The upcoming midterms, come what may, aren’t going to answer much of anything.

Conservatives and liberals, one year from now, will likely not be any happier than they are today. For the former, burgeoned by the tea party movement and a sluggish economy, disappointment is a given—even if Republicans take both chambers of Congress. The Affordable Care Act will not be repealed by Congress (the courts are a different matter), and any prolonged attempts to do so will only ensure both a second term for President Obama and, perhaps, a return to a Democrat-controlled Congress (having the president on the ticket will help, but there will be significantly more Democrats up for reelection than Republicans). The deficit and the national debt will be attacked with kid gloves, at best, since no one the Right is willing to consider cuts to defense spending and entitlements (you can’t balance the budget by eliminating the National Endowment for the Arts or the Department of Education).

For liberals, Obama has not proven himself to be a leader of a movement. The New Yorker’s George Packer wrote:

F.D.R. had the labor movement; L.B.J. had the civil-rights movement. Obama had Obama for America. His campaign was based on the man more than any set of ideas or clear vision of the future. Everyone knew what Reaganism stood for. No one knows what Obamaism means, which has allowed his enemies to fill in the blank.

The stimulus package contained a slew of liberal blessings that, if parceled out over the length of Obama’s first term in office, might afford him some long-term credibility. But that piece of legislation is fast receding in the rear-view mirror.

So, come what may, both parties and their constituents are going to be disappointed to some degree. Without going down the misleading “we’re more polarized, politically, than we ever have been” road, it’s safe to say that the of-the-moment political polarization is enough to cause serious gridlock—legislative, political, discursive—during a time when we need anything but.

Republicans still struggle to put together anything resembling a coherent strategy for the country. Wave elections on the backs of tea party rallies get you in the door, but they don’t presuppose intellectual and political honesty.

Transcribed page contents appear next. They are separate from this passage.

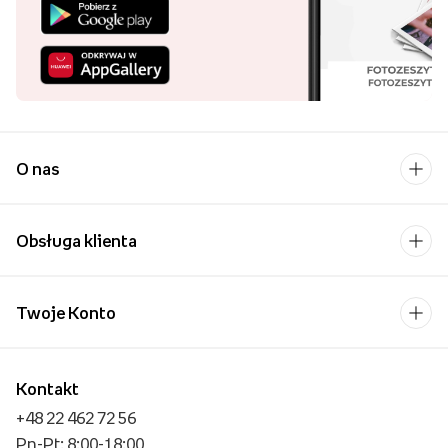
O nas
Obsługa klienta
Twoje Konto
Kontakt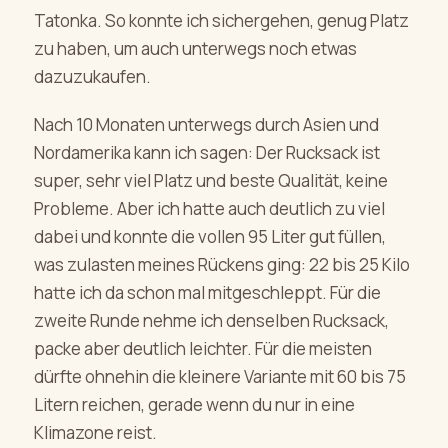
Tatonka. So konnte ich sichergehen, genug Platz
zu haben, um auch unterwegs noch etwas
dazuzukaufen.
Nach 10 Monaten unterwegs durch Asien und
Nordamerika kann ich sagen: Der Rucksack ist
super, sehr viel Platz und beste Qualität, keine
Probleme. Aber ich hatte auch deutlich zu viel
dabei und konnte die vollen 95 Liter gut füllen,
was zulasten meines Rückens ging: 22 bis 25 Kilo
hatte ich da schon mal mitgeschleppt. Für die
zweite Runde nehme ich denselben Rucksack,
packe aber deutlich leichter. Für die meisten
dürfte ohnehin die kleinere Variante mit 60 bis 75
Litern reichen, gerade wenn du nur in eine
Klimazone reist.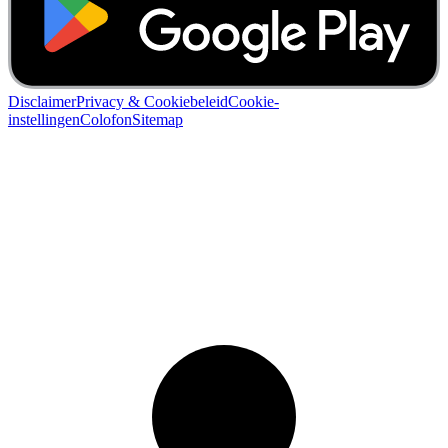
Disclaimer
Privacy & Cookiebeleid
Cookie-
instellingen
Colofon
Sitemap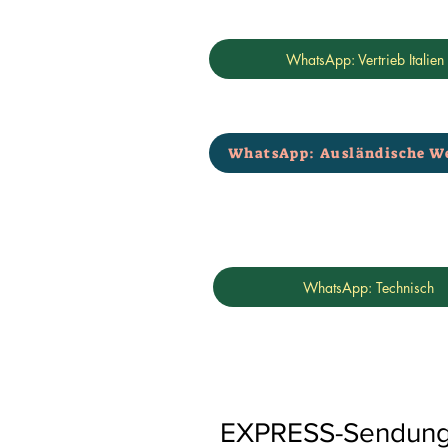
WhatsApp: Vertrieb Italien
WhatsApp: Ausländische W
WhatsApp: Technisch
EXPRESS-Sendungen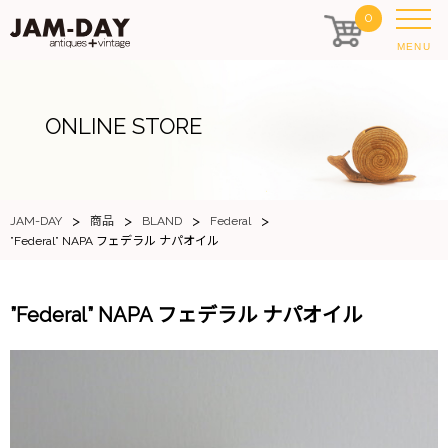
0
MENU
ONLINE STORE
>
>
>
>
JAM-DAY
商品
BLAND
Federal
”Federal” NAPA フェデラル ナパオイル
”Federal” NAPA フェデラル ナパオイル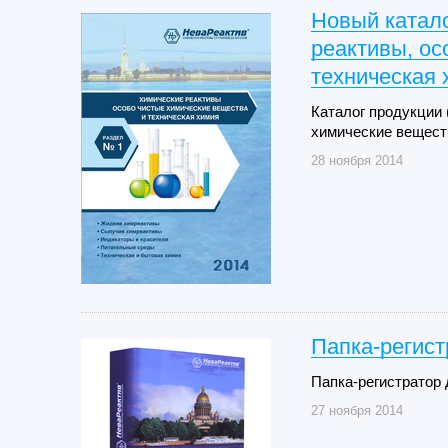
Новый катало
реактивы, ос
техническая 
Каталог продукции 
химические веществ
28 ноября 2014
Папка-регист
Папка-регистратор 
27 ноября 2014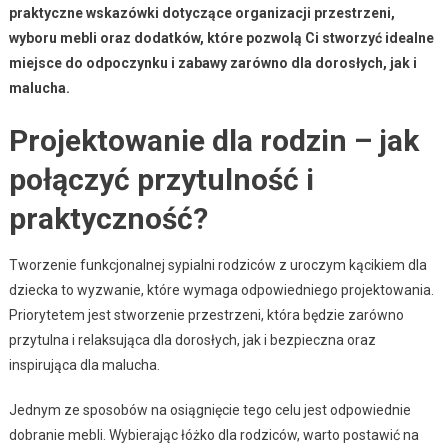
praktyczne wskazówki dotyczące organizacji przestrzeni,
wyboru mebli oraz dodatków, które pozwolą Ci stworzyć idealne
miejsce do odpoczynku i zabawy zarówno dla dorosłych, jak i
malucha.
Projektowanie dla rodzin – jak
połączyć przytulność i
praktyczność?
Tworzenie funkcjonalnej sypialni rodziców z uroczym kącikiem dla
dziecka to wyzwanie, które wymaga odpowiedniego projektowania.
Priorytetem jest stworzenie przestrzeni, która będzie zarówno
przytulna i relaksująca dla dorosłych, jak i bezpieczna oraz
inspirująca dla malucha.
Jednym ze sposobów na osiągnięcie tego celu jest odpowiednie
dobranie mebli. Wybierając łóżko dla rodziców, warto postawić na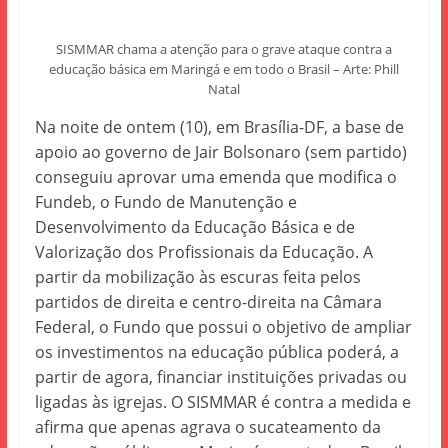
SISMMAR chama a atenção para o grave ataque contra a
educação básica em Maringá e em todo o Brasil – Arte: Phill
Natal
Na noite de ontem (10), em Brasília-DF, a base de
apoio ao governo de Jair Bolsonaro (sem partido)
conseguiu aprovar uma emenda que modifica o
Fundeb, o Fundo de Manutenção e
Desenvolvimento da Educação Básica e de
Valorização dos Profissionais da Educação. A
partir da mobilização às escuras feita pelos
partidos de direita e centro-direita na Câmara
Federal, o Fundo que possui o objetivo de ampliar
os investimentos na educação pública poderá, a
partir de agora, financiar instituições privadas ou
ligadas às igrejas. O SISMMAR é contra a medida e
afirma que apenas agrava o sucateamento da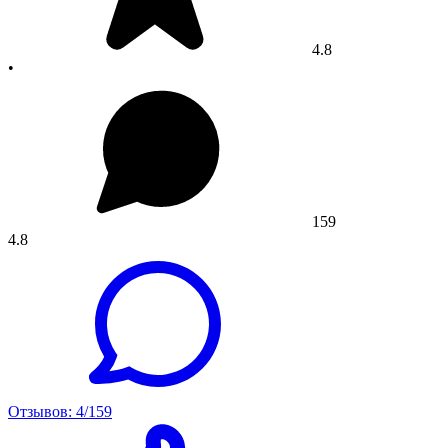
4.8
•
159
4.8
Отзывов: 4/159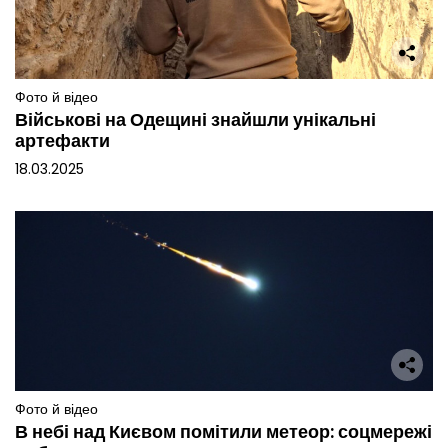
Фото й відео
Військові на Одещині знайшли унікальні
артефакти
18.03.2025
Фото й відео
В небі над Києвом помітили метеор: соцмережі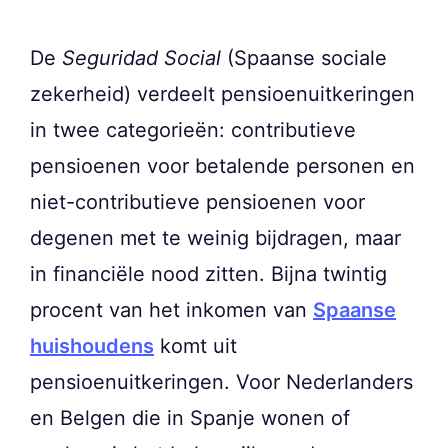
De
Seguridad Social
(Spaanse sociale
zekerheid) verdeelt pensioenuitkeringen
in twee categorieën: contributieve
pensioenen voor betalende personen en
niet-contributieve pensioenen voor
degenen met te weinig bijdragen, maar
in financiële nood zitten. Bijna twintig
procent van het inkomen van
Spaanse
huishoudens
komt uit
pensioenuitkeringen. Voor Nederlanders
en Belgen die in Spanje wonen of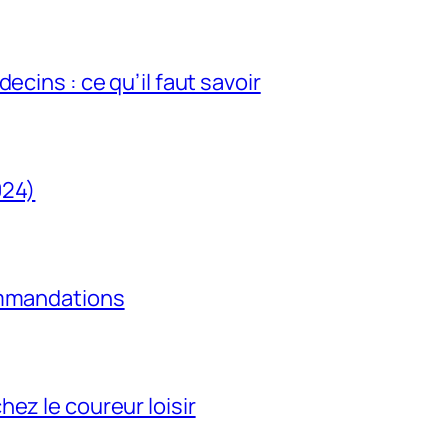
ecins : ce qu’il faut savoir
024)
ommandations
ez le coureur loisir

For the President and liberals in general, one or two Republican-controlled chambers of congress could very well aid them in explaining to the public just what it is they’ve accomplished: a modest but, nonetheless, historic health care bill; a stabilized, if not robust, economy; the nomination of two women, one of whom is Hispanic, to the Supreme Court; and the Lily Ledbetter Pay Equity Act. That list isn’t as fat as many, including me, would have hoped for two years ago, but it’s not inconsiderable.

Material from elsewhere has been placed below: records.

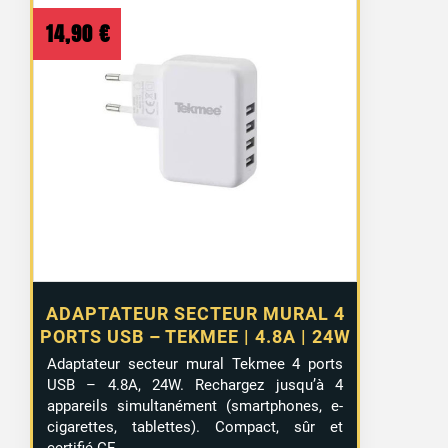
14,90
€
ADAPTATEUR SECTEUR MURAL 4
PORTS USB – TEKMEE | 4.8A | 24W
Adaptateur secteur mural Tekmee 4 ports
USB – 4.8A, 24W. Rechargez jusqu’à 4
appareils simultanément (smartphones, e-
cigarettes, tablettes). Compact, sûr et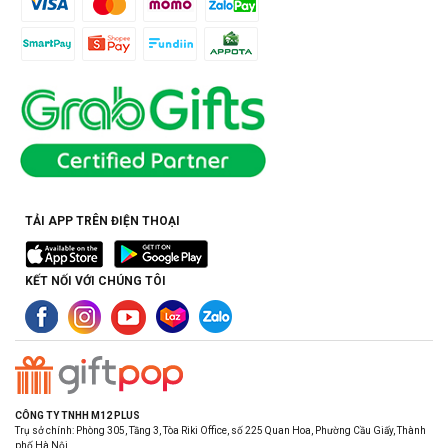
TẢI APP TRÊN ĐIỆN THOẠI
KẾT NỐI VỚI CHÚNG TÔI
CÔNG TY TNHH M12 PLUS
Trụ sở chính: Phòng 305, Tầng 3, Tòa Riki Office, số 225 Quan Hoa, Phường Cầu Giấy, Thành
phố Hà Nội.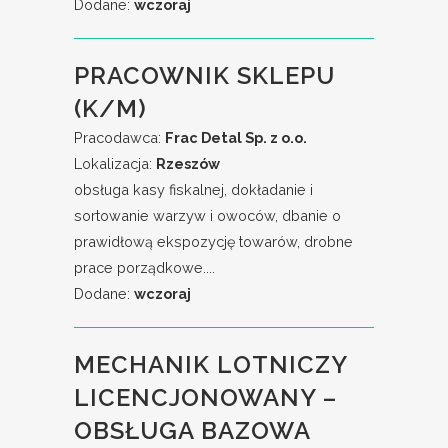
Dodane:
wczoraj
PRACOWNIK SKLEPU
(K/M)
Pracodawca:
Frac Detal Sp. z o.o.
Lokalizacja:
Rzeszów
obsługa kasy fiskalnej, dokładanie i
sortowanie warzyw i owoców, dbanie o
prawidłową ekspozycję towarów, drobne
prace porządkowe....
Dodane:
wczoraj
MECHANIK LOTNICZY
LICENCJONOWANY –
OBSŁUGA BAZOWA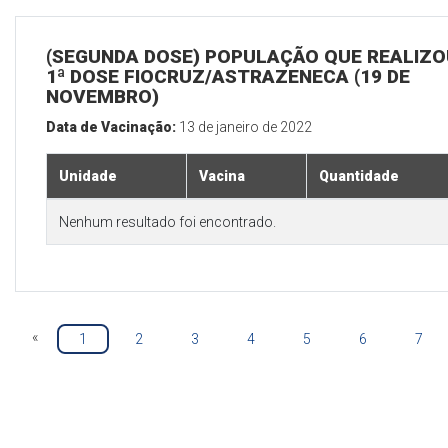
(SEGUNDA DOSE) POPULAÇÃO QUE REALIZO
1ª DOSE FIOCRUZ/ASTRAZENECA (19 DE
NOVEMBRO)
Data de Vacinação:
13 de janeiro de 2022
Unidade
Vacina
Quantidade
Nenhum resultado foi encontrado.
«
1
2
3
4
5
6
7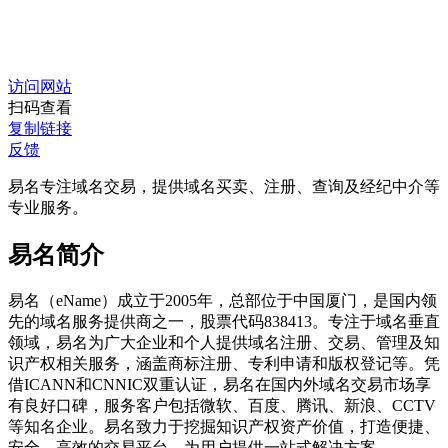
访问网站
扫码查看
复制链接
反馈
易名专注域名交易，提供域名买卖、注册、查询及经纪中介等
专业服务。
易名简介
易名（eName）成立于2005年，总部位于中国厦门，是国内领
先的域名服务提供商之一，股票代码838413。专注于域名垂直
领域，易名为广大企业和个人提供域名注册、交易、管理及知
识产权相关服务，涵盖商标注册、专利申请和版权登记等。凭
借ICANN和CNNIC双重认证，易名在国内外域名交易市场享
有良好口碑，服务客户包括微软、百度、腾讯、新浪、CCTV
等知名企业。易名致力于挖掘知识产权资产价值，打造便捷、
安全、高效的交易平台，为用户提供一站式解决方案。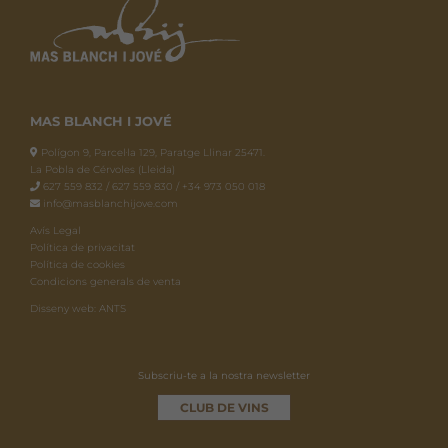
MAS BLANCH I JOVÉ
Polígon 9, Parcel·la 129, Paratge Llinar 25471.
La Pobla de Cérvoles (Lleida)
627 559 832 / 627 559 830 / +34 973 050 018
info@masblanchijove.com
Avís Legal
Política de privacitat
Política de cookies
Condicions generals de venta
Disseny web: ANTS
Subscriu-te a la nostra newsletter
CLUB DE VINS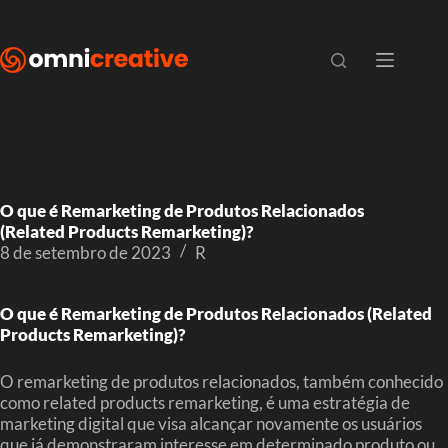
O que é Remarketing de Produtos Relacionados
(Related Products Remarketing)?
8 de setembro de 2023
R
O que é Remarketing de Produtos Relacionados (Related
Products Remarketing)?
O remarketing de produtos relacionados, também conhecido
como related products remarketing, é uma estratégia de
marketing digital que visa alcançar novamente os usuários
que já demonstraram interesse em determinado produto ou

The President would benefit from a robust and serious opposition in control of at least one chamber of Congress, but so far all signs point to a bevy of Joe Wilson and Michelle Bachmann equivalents flooding the House, who will in tern either be whipped into the Republican rank and file or shuttered into irrelevance by dint of their pyrrhic politics.

All signs point to disappointment, frustration and another hard two years of never-ending politicking and campaigning. My tentative prediction is that, through this inevitable mess, the President will quietly lock up a second term the easy way—going up against Sarah Palin or a rough equivalent. As of now, the Republican Party is incapable of moving past blind ideological litmus tests for its candidates. You can see the simmering, spittle-flecked anger on television, on the radio, at the rallies and on the Internet. But once the levers of power are in their grasp, there is little evidence they will anything of substance.

Through all the static of polls and punditry in the run up to the midterms, two things have not changed: the public has a significantly higher opinion of the President (and, to a lesser extent, congressional Democrats) = than it does of Congressional Republicans. Two years of majority status aren’t going to change that.